Waco Building Construction Technology

(WACO, Texas) – Students in two technical programs at Texas State Technical College’s Waco campus get to learn how to properly build and inspect scaffolding.

“Scaffolding is portable and is often the best solution, especially if the ground is uneven with a lot of slope,” said Tony Chaffin, an instructor in TSTC’s Building Construction Technology program. “It is also relatively cost-effective for work areas that need their use for longer periods of time.”

At TSTC, Building Construction Technology students build scaffolding in the Construction Technology I class. Occupational Safety and Environmental Compliance students learn the safety aspects of scaffolding in the OSHA Regulations – Construction Industry class.

Scaffolding can be used when interior or exterior work is too high or large to access safely with a ladder. The U.S. Department of Labor’s Occupational Safety and Health Administration (OSHA) lists on its website, osha.gov, requirements for the proper construction and use of scaffolding. Aerial lifts are considered to be a form of scaffolding.
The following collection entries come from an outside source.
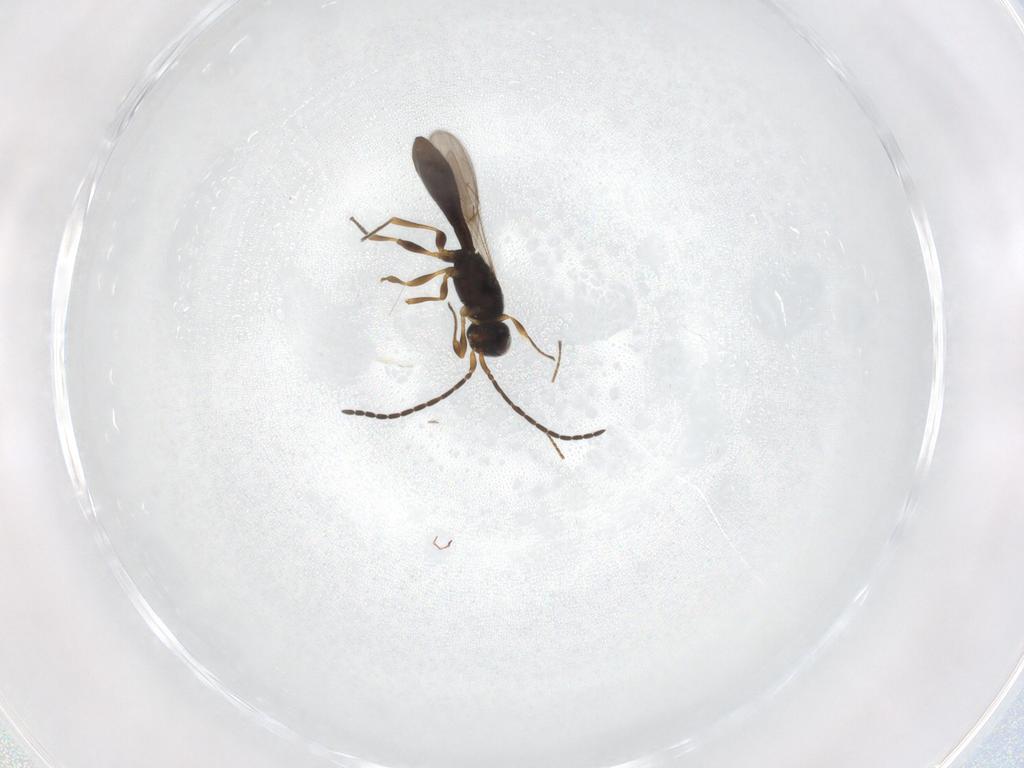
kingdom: Animalia
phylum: Arthropoda
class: Insecta
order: Hymenoptera
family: Scelionidae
Some of the risks in using scaffolding include being hit by falling equipment, a lack of fall protection, and closeness to power lines, according to OSHA.

Building Construction Technology students learn about personal protective equipment, jobsite safety, and hand and power tool safety associated with scaffolding and other aspects of construction. Students also get to experience building scaffolding outdoors.
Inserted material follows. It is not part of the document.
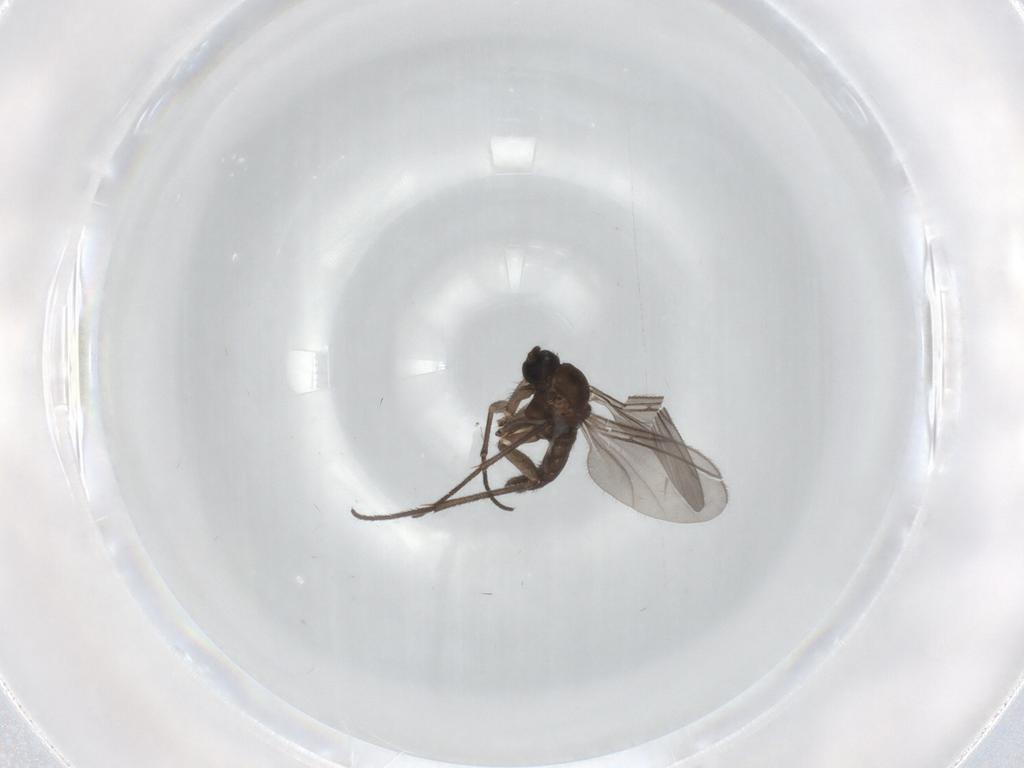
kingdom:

Chaffin said guardrails are required when the working height is 10 feet or more.

“Assembling the tubular scaffolding is not difficult,” Chaffin said. “If a person is understanding of the forces that can be exerted on scaffolding and if they are mechanically minded, many people could safely erect their own scaffolding as long as they don’t go too high. Great care must be taken when working from heights, and they can’t afford to cut any corners when putting together the scaffolding system.”

Scaffolding was on OSHA’s “Top 10 Most Cited Standards” list for fiscal year 2023, with more than 2,800 violations nationwide.

“Right now in Texas, scaffolding is being used more than ever, especially with the cost of land and acreage,” said Jason Morrow, an instructor in TSTC’s Occupational Safety and Environmental Compliance program at the Waco campus. “Nobody owns the sky, so we are starting to catch up with other states.”

Morrow teaches his students about fall protection and the daily inspection process for scaffolding. He said scaffolding that is safe for workers receives a green tag; if it is unsafe, a red tag is given until issues can be fixed.

“A lot of these (scaffolds) are specific to their brand, so we tell the students to follow the manufacturers’ instructions and never make parts or use other brands as replacement parts,” Morrow said.

Weather is another topic that students learn in the class. Morrow said construction site safety personnel, or competent people trained in the installation and use of scaffolding, should pay attention to local weather reports and follow OSHA’s weather guidelines to keep workers safe.

The International Code Council is one of the lead organizations that support promoting building safety awareness during Building Safety Month in May.